After a few weeks of traveling, it’s so good to be back! I just spent two weeks in Italy and another in Morocco and though the backup of work and jetlag has been much harder to get over than I expected, it was completely worth it to get away from the daily grind and explore.
This visit to Italy was very different for me — I spent a lot more time in museums and of course, everything the Italians do is on another level. The sheer amount of art to take in can be absolutely overwhelming. When you’re faced with hundreds of busts and oil paintings in a single museum and then, oh, there’s a Michelangelo masterpiece in the next room over, it can be a visual overload.
I lost count of the number of museums and churches and ruins we visited over the course of those 21 days away but one piece of art stands out most in my mind: the Colossus of Constantine.
Located right inside the Capitoline Museums in Rome, I was completely awestruck by its sheer size. It looks large in photos but in person? You really wonder how such a massive piece of art was even carved.

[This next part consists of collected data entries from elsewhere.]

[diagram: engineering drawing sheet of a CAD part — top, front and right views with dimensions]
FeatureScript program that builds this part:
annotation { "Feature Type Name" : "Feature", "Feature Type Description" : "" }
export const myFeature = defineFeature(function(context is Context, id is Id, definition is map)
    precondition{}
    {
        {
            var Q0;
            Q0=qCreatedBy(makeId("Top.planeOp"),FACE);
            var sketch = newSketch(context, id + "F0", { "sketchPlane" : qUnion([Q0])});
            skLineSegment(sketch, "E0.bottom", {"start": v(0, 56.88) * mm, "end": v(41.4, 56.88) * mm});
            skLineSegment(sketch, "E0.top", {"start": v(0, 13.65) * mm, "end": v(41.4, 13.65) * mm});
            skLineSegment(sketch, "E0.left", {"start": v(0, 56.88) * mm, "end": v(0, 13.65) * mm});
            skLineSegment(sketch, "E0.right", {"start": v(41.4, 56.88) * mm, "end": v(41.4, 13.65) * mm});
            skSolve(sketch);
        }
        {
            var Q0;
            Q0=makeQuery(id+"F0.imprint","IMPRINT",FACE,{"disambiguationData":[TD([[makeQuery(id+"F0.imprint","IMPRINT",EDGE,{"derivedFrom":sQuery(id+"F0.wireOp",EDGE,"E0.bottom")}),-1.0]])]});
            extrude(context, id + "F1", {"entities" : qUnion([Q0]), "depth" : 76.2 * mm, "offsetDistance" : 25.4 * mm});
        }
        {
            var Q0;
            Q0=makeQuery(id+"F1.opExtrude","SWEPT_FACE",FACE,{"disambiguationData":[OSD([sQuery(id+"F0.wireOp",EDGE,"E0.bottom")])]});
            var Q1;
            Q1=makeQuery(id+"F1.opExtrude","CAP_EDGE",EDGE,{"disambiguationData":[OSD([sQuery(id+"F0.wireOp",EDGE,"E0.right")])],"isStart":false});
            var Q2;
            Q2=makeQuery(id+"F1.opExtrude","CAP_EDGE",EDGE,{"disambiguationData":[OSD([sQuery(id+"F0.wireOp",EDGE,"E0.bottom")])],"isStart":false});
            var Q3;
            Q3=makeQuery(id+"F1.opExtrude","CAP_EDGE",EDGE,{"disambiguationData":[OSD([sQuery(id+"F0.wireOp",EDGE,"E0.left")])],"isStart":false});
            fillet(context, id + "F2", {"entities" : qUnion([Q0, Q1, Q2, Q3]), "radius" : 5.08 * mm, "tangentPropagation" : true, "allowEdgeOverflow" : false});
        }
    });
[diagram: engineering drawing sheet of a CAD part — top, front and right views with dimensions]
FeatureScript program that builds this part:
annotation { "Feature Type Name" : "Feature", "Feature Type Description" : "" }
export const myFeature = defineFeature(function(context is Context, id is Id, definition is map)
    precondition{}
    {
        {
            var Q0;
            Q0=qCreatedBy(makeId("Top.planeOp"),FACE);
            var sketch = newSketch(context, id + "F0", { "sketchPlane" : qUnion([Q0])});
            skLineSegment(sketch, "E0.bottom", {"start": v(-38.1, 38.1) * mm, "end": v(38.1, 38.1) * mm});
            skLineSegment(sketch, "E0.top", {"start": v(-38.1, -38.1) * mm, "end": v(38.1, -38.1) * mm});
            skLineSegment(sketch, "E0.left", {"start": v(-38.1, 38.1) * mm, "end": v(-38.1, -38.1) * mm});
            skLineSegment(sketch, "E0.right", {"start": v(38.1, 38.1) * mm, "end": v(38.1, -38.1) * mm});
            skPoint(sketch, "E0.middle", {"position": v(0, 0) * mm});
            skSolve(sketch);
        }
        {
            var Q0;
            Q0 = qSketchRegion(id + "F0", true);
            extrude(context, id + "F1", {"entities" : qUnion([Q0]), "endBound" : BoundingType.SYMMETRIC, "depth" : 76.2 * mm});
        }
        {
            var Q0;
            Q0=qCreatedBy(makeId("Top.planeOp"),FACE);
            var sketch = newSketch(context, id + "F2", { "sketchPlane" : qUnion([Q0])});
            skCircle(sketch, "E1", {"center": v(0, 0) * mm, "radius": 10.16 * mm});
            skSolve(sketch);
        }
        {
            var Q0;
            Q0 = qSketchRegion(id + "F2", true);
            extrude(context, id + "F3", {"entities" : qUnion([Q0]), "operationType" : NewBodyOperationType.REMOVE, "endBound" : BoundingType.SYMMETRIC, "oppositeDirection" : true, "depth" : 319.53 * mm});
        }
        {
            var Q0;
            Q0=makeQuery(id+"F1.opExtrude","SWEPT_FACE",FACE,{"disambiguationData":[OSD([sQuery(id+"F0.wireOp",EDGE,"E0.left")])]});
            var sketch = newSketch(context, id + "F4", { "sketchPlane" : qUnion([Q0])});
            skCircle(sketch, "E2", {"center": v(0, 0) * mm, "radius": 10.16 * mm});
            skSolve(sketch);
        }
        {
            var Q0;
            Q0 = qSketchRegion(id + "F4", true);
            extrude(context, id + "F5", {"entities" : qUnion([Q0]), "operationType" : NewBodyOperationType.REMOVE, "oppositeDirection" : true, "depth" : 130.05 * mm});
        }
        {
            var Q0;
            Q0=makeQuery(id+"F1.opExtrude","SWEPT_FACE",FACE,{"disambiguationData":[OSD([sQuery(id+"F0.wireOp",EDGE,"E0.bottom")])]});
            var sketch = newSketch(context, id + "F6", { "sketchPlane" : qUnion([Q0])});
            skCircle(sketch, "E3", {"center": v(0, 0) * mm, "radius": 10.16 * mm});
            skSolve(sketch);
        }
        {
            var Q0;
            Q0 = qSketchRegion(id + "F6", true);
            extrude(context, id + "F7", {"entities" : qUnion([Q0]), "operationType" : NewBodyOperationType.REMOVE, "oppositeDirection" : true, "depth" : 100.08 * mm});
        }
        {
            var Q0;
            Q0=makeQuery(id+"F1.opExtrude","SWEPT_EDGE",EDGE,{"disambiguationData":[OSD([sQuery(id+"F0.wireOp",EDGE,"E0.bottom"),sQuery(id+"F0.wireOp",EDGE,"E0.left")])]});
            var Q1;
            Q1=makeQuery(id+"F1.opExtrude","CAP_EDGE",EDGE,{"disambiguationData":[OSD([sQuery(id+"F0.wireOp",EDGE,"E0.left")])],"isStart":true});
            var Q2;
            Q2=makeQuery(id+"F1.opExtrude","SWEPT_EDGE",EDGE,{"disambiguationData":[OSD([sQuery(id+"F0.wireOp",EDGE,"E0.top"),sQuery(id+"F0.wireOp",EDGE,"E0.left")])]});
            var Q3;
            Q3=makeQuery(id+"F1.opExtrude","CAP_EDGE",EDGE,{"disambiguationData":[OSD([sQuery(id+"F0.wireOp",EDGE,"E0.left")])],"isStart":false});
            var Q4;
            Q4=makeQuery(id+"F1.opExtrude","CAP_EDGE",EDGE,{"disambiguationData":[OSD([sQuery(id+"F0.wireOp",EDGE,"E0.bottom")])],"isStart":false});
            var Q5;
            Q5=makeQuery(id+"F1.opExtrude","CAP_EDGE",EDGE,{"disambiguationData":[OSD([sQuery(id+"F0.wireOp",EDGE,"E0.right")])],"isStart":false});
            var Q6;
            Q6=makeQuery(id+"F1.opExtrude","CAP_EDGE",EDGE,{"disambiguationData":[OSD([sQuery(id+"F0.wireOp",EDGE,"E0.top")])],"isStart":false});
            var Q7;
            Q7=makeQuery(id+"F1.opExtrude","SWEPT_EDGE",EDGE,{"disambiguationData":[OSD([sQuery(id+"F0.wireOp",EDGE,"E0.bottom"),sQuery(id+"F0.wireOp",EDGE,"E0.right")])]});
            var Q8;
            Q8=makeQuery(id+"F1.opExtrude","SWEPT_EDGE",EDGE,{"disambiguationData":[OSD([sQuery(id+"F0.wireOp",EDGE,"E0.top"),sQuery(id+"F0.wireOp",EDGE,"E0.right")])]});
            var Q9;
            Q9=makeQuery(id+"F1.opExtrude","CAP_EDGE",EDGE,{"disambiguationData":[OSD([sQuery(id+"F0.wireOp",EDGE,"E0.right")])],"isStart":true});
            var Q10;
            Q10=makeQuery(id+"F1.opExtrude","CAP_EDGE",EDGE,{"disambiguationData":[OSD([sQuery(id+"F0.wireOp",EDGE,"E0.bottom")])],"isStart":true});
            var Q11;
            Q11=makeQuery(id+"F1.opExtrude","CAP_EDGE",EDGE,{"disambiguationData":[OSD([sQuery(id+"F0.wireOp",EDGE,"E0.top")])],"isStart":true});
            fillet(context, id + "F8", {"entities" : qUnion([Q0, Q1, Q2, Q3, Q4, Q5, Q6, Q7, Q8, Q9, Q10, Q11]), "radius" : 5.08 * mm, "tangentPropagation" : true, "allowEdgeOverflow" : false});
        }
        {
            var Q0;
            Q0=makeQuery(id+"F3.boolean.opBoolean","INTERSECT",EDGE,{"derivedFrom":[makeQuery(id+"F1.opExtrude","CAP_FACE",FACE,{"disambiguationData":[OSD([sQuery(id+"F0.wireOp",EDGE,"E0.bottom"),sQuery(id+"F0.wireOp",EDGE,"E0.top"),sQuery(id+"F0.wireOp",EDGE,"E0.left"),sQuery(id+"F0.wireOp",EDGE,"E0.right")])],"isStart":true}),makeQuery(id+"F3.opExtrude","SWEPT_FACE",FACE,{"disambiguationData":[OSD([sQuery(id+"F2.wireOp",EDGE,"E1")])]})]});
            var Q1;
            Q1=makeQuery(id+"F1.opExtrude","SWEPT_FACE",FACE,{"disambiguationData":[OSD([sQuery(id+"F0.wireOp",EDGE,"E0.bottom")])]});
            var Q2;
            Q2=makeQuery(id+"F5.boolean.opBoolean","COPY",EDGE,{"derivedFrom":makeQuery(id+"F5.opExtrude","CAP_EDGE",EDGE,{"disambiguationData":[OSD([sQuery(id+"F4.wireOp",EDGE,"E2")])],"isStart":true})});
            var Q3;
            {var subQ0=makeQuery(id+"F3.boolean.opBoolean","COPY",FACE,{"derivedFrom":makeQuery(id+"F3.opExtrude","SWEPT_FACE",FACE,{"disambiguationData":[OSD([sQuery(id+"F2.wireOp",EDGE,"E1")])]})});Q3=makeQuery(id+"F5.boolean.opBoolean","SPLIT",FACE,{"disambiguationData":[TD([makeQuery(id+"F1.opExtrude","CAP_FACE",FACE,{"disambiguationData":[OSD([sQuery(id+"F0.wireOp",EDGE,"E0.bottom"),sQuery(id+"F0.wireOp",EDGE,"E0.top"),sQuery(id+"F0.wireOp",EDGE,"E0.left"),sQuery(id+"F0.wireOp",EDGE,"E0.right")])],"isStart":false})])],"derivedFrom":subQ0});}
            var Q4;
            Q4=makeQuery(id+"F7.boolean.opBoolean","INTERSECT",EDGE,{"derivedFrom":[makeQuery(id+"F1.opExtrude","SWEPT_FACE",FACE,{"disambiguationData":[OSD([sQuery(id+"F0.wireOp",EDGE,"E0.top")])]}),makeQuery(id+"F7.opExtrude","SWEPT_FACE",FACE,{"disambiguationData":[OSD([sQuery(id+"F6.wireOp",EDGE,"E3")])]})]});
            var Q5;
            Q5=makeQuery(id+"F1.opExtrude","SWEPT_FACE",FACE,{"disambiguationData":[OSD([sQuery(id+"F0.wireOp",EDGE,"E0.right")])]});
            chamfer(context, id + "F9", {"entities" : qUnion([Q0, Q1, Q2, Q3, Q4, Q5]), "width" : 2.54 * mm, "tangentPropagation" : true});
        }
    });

Constantine the Great (how’s that for a title?!) was a Roman emperor and as such, it was totally normal to have a 40 foot high statue of himself carved from white marble and bronze with a brick core.
When I saw Constantine, I wondered how he ended up in pieces. The theory is that the most valuable bronze cast portions of his body were pillaged during the Late Antiquity era. The remaining marble fragments you see here weren’t rediscovered until the late 1400s.
Even in his imperfect state, Constantine still has a massive visual impact.